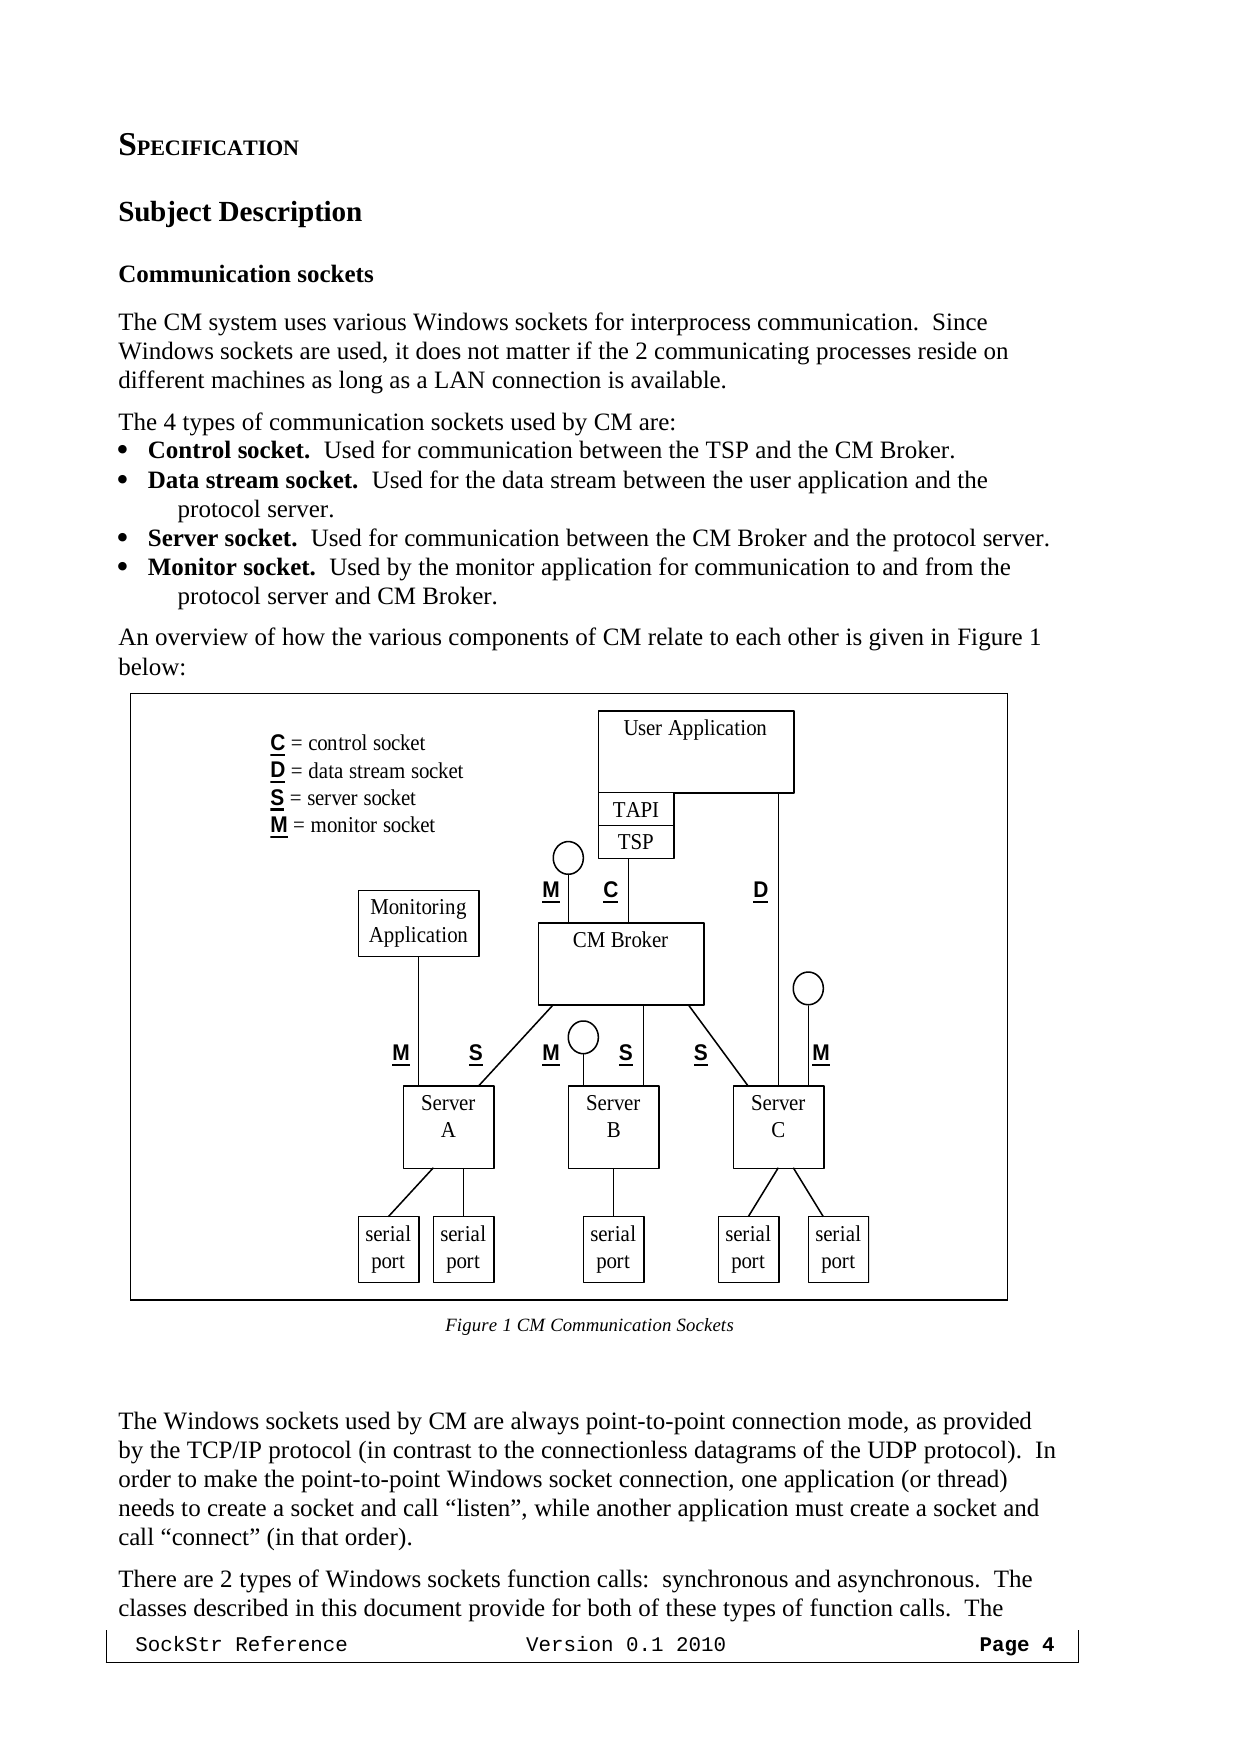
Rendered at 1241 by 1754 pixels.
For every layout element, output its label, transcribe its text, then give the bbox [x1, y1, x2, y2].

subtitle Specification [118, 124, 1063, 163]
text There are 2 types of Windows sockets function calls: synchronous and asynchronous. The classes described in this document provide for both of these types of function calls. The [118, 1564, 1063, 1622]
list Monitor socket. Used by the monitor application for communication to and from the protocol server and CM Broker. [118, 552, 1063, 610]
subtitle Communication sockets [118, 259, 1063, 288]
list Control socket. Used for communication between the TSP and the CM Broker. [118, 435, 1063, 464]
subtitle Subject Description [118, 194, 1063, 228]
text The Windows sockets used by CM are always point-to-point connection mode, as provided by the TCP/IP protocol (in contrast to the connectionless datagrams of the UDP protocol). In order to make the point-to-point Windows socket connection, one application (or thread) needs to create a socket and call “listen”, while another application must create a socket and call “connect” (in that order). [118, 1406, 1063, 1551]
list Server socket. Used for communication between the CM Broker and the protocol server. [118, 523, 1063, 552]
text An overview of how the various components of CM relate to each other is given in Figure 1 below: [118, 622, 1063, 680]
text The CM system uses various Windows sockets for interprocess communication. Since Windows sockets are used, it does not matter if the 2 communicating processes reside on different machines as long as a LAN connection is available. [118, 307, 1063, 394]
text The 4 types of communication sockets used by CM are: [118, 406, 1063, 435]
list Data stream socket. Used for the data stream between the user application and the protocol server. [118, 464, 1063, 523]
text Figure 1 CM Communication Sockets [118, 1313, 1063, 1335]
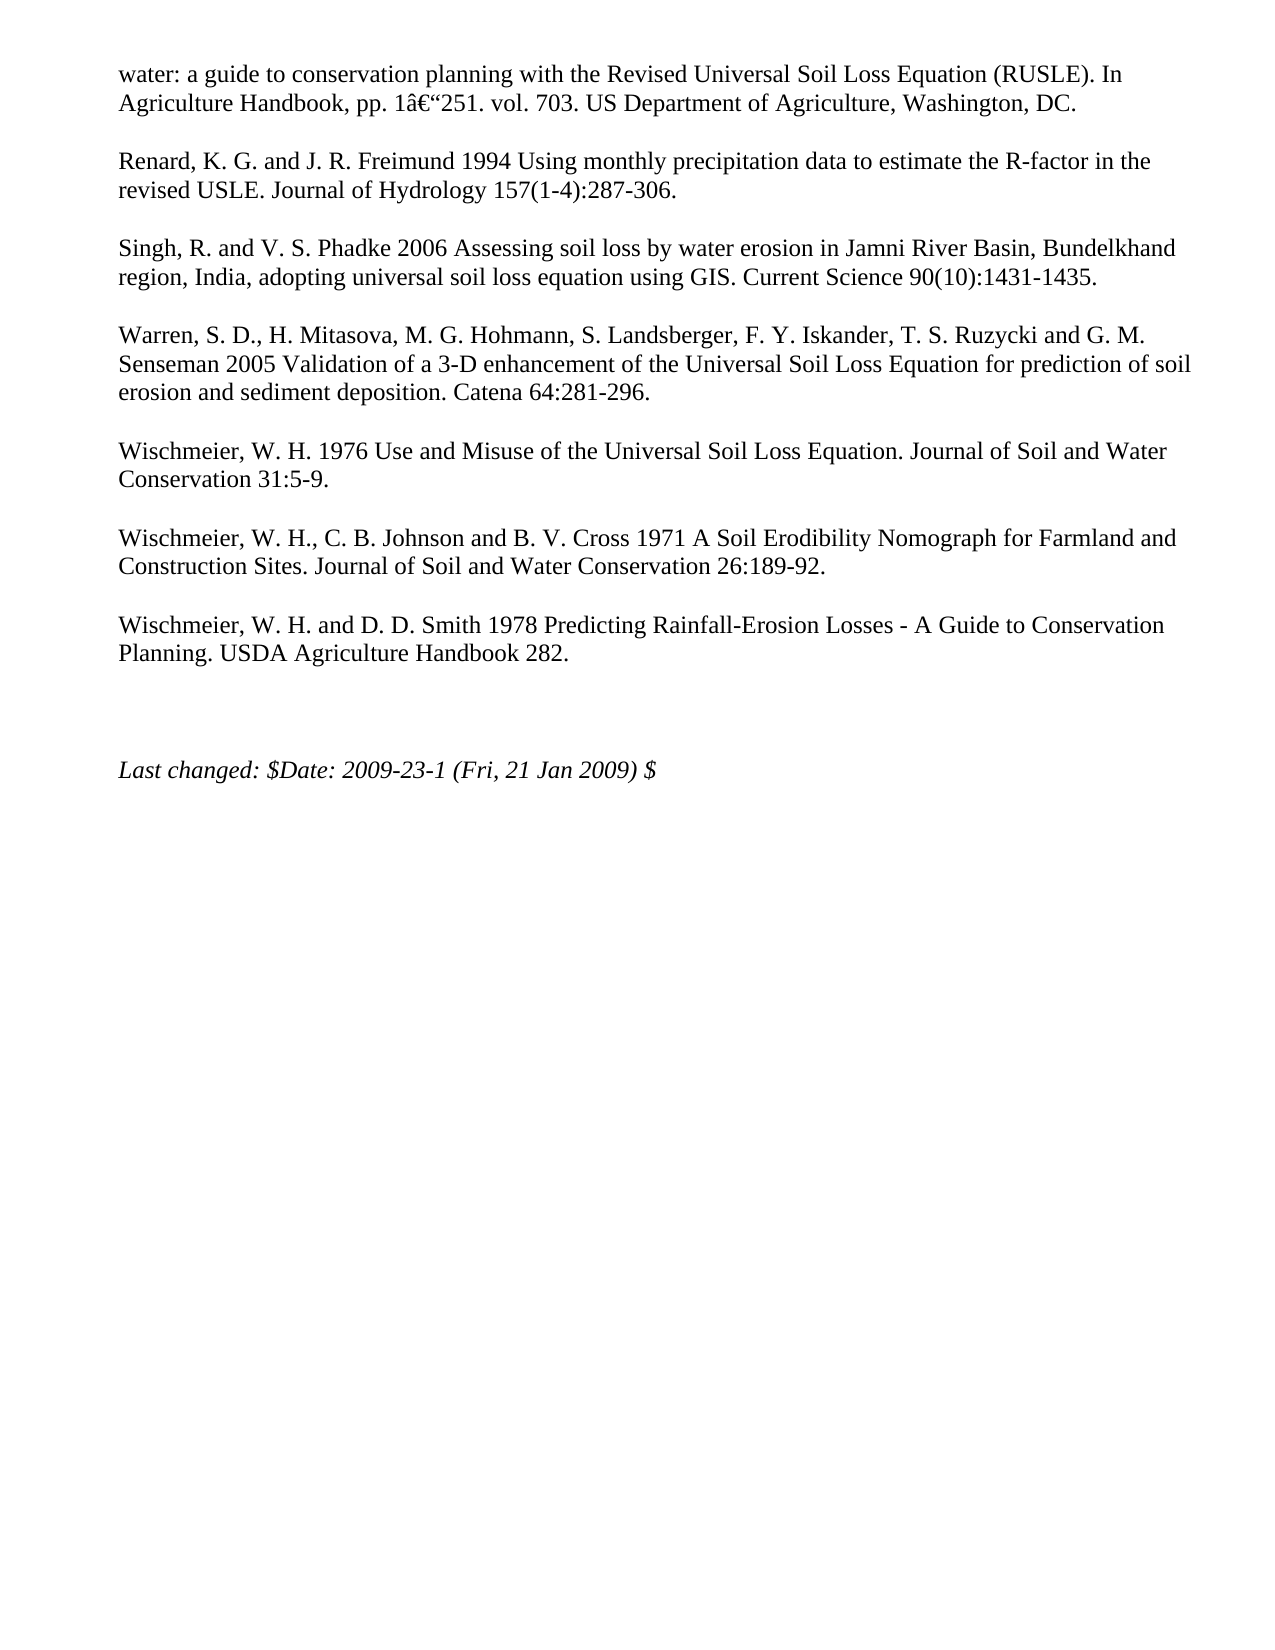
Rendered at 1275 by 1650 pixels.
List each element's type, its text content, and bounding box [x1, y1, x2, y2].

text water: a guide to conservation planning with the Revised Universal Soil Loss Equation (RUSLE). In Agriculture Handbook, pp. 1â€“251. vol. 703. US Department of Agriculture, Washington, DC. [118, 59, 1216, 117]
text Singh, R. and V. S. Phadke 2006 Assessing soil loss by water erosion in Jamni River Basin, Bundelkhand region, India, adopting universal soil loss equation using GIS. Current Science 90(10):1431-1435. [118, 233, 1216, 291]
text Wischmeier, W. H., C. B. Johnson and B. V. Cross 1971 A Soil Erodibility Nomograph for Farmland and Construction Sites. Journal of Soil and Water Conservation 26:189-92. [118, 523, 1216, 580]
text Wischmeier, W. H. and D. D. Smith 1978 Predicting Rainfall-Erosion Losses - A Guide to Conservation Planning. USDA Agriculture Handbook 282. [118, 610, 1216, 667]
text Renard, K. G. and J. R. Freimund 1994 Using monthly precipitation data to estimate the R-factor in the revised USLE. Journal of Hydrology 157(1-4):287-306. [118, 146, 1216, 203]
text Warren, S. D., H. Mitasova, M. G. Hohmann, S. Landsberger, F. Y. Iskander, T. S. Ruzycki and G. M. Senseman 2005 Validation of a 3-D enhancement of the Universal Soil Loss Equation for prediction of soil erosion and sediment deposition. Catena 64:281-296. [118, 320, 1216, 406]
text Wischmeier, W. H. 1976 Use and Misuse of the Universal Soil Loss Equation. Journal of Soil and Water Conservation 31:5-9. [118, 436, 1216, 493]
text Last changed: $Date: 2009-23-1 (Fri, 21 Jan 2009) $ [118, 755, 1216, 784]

##############################

Transcribe the lines of the entries above verbatim, from the line containing "text water: a" through the line containing "text Wischmeier, W. H., C.", with both of those lines included.

text water: a guide to conservation planning with the Revised Universal Soil Loss Equation (RUSLE). In Agriculture Handbook, pp. 1â€“251. vol. 703. US Department of Agriculture, Washington, DC. [118, 59, 1216, 117]
text Singh, R. and V. S. Phadke 2006 Assessing soil loss by water erosion in Jamni River Basin, Bundelkhand region, India, adopting universal soil loss equation using GIS. Current Science 90(10):1431-1435. [118, 233, 1216, 291]
text Wischmeier, W. H., C. B. Johnson and B. V. Cross 1971 A Soil Erodibility Nomograph for Farmland and Construction Sites. Journal of Soil and Water Conservation 26:189-92. [118, 523, 1216, 580]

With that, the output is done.